What this is not is a dissection of the bowels of lens design think-tanks, but rather an address to the current state of affairs and trends that are empirically evident in lens design – if you pay attention, which you should be.
What’s particularly interesting and lends a different type of credibility here is that in this instance we have a working photographer of some success in the wedding and commercial world, who is looking at our industry from a practical perspective rather than a gear-head perspective, which is so infrequently done.
How so? Well, there’s the immediate admission that she shoots MFT, which is atypical of pretty much every wedding photographer you know. Throw a rock in a room of 100 wedding photographers and you might hit one. Her reasons for doing so, however, are reason to pause and reflect, because it’s affront to the typical sensibilities of the standard photography dogma. Basically, it’s a matter of pragmatism. For what she shoots, how so, how that material is shared, how it affects her ability to work it suits her best. This is something I find most of the younger generation adopt, in the face of the stubborn older ones.
I feel it pertinent to address a few things here, however, which I’m sure would be emailed about otherwise. For one, the comment about the Sony 100mm STF F/2.8 isn’t really a ‘claim’, as F-stop is mathematically derived as a function of focal length divided by aperture diameter, and has to do with intensity of light. F-stop should not, actually, be used to strictly define light transmission as T-stops do, nor does F-stop define depth of field, as really that’s a function of physical size of the aperture diameter.

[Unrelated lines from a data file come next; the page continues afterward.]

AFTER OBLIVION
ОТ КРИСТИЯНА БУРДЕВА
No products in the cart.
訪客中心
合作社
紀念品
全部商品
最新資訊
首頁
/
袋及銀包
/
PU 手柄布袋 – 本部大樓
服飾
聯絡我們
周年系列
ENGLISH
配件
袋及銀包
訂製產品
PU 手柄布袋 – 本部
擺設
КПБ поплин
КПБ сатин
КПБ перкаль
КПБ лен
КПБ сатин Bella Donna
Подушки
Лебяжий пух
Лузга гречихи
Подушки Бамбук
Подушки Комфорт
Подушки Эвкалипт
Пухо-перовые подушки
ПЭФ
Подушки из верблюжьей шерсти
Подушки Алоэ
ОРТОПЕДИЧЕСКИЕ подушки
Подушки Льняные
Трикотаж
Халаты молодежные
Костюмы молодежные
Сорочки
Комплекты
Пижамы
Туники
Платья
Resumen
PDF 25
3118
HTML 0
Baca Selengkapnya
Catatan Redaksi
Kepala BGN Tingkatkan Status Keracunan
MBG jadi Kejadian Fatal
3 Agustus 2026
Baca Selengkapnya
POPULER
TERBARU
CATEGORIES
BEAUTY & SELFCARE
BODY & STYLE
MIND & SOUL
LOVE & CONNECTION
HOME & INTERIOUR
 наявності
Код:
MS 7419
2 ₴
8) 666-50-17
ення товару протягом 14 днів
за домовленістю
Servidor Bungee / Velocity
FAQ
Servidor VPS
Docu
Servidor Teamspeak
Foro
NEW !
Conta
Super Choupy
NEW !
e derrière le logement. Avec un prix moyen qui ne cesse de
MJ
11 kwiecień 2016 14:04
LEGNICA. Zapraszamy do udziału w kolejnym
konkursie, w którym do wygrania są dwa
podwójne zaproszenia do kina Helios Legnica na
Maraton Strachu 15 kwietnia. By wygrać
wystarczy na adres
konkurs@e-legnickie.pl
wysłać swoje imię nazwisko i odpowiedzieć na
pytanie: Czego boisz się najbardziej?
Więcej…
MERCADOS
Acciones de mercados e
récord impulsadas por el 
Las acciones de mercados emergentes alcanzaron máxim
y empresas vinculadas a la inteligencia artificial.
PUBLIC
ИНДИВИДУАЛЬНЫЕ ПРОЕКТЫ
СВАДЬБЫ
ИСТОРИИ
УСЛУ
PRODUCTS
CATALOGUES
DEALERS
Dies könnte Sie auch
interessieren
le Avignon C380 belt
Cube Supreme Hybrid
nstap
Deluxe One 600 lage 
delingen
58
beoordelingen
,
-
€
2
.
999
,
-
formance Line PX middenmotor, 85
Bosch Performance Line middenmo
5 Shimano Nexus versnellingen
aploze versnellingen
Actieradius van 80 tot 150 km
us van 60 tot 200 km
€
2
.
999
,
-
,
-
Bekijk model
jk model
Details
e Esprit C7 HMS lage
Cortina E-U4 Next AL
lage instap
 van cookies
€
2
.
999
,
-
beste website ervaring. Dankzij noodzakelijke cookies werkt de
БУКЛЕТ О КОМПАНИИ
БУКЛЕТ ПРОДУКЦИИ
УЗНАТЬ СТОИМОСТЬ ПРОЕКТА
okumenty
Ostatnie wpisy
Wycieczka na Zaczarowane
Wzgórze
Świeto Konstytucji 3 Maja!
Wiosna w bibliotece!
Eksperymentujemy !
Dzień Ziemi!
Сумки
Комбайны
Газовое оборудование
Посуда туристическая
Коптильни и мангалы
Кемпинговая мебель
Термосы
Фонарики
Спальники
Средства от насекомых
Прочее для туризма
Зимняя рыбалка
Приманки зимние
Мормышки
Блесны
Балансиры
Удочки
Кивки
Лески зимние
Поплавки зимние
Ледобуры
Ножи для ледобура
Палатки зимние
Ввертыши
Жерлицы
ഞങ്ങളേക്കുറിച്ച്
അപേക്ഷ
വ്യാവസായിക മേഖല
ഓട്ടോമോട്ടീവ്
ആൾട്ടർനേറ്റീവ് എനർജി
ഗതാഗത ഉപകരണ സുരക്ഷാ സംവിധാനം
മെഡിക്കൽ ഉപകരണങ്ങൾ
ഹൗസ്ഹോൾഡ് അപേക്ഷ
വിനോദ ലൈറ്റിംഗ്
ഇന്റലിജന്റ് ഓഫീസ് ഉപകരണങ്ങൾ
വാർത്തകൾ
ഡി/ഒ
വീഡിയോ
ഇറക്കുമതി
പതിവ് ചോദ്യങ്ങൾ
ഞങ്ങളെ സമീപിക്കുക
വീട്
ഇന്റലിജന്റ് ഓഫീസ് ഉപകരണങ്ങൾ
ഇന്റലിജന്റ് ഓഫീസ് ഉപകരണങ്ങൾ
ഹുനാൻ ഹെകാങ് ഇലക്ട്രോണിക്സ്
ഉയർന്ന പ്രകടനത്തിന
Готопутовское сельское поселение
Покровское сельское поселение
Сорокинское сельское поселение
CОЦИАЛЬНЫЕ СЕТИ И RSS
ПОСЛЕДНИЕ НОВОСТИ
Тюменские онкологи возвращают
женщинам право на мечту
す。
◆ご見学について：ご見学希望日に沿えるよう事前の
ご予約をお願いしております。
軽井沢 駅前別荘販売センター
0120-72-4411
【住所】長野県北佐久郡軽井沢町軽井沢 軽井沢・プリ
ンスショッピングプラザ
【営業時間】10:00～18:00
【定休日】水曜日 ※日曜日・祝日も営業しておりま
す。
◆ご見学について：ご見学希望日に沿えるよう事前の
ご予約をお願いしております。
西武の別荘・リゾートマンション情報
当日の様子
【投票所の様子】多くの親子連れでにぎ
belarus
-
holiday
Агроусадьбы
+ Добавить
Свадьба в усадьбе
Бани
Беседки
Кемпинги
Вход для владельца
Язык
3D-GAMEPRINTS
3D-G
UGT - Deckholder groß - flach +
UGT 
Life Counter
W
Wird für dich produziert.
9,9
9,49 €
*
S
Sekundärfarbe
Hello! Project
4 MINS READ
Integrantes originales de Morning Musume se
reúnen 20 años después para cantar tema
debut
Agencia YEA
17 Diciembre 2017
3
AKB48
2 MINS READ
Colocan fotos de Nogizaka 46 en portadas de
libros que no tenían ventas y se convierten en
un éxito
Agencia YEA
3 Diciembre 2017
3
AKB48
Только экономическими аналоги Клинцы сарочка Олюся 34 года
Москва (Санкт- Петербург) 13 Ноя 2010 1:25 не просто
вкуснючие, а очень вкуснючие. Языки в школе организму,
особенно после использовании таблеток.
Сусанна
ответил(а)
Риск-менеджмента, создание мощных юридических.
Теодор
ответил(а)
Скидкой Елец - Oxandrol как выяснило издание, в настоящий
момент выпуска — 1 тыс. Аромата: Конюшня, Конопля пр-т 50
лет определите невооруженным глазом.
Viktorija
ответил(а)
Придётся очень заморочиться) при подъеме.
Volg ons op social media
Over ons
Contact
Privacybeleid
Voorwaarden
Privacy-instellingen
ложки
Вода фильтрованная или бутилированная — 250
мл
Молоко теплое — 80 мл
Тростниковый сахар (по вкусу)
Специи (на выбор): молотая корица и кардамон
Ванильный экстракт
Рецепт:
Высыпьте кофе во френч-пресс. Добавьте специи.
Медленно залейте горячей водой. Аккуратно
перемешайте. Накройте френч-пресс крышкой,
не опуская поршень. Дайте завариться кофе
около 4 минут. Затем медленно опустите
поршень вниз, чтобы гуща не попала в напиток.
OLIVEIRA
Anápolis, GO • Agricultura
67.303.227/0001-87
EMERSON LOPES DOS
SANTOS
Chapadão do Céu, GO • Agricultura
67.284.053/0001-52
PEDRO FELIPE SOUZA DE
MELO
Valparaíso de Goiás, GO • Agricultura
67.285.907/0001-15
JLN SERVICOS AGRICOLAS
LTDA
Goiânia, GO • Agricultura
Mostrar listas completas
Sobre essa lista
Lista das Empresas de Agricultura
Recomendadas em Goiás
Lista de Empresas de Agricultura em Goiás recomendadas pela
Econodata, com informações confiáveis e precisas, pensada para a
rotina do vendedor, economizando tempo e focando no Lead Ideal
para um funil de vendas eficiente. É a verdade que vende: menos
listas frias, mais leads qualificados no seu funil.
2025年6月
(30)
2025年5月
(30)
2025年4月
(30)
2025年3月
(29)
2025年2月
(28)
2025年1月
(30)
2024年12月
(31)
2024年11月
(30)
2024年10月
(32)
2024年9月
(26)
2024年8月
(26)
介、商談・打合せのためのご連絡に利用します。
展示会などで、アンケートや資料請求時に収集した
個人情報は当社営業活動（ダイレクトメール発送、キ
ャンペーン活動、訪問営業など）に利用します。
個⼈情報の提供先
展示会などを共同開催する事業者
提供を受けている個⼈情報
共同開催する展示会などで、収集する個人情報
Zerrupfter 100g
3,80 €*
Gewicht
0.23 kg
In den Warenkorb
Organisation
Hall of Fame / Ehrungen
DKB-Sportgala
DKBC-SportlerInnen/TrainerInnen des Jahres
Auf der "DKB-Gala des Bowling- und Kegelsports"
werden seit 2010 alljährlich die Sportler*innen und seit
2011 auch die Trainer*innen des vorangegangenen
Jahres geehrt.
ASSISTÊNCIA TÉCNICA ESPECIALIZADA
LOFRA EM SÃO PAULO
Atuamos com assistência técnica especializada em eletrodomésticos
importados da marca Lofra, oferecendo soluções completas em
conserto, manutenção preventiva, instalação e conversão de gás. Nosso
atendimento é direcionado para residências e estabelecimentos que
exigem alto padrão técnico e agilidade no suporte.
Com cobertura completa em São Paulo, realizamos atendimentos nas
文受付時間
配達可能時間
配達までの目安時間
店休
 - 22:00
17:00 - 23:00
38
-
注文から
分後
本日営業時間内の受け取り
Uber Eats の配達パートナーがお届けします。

Furthermore, in the latter part of the video Danielle speaks to having to stop down the Canon 85mm 1.2 to say 2.5 to get sharp images she could get from the Olympus 17mm 1.2 at 1.2. This is possible to say, but altogether there’s more to it.
While both lenses have the same F-stop, the geometrical differences of the sensor size along with the difference in lens field of view allows us to use math to find the aperture diameter of the 85 1.2 would be about 70mm compared to the Olympus’ aperture diameter of about 16mm. The larger the aperture diameter the narrower the depth of field, so while they’re both 1.2 the DOF wouldn’t be nearly the same.
Even if we use equivalency and think the field of view of the 17mm is akin to a 35mm on full frame (as function of the diagonal of an MFT sensor is about half the size of FF) we’d still get a diameter of about 30mm. All of this is to say while the Olympus may be sharp at 1.2, the actual image won’t be the same. This matter of equivalency is always a thorn in the side of photographers these days. The great thing about Danielle’s approach though is that it’s more a ‘Who cares if the result is what I want?”. As I said above – pragmatic. I like that.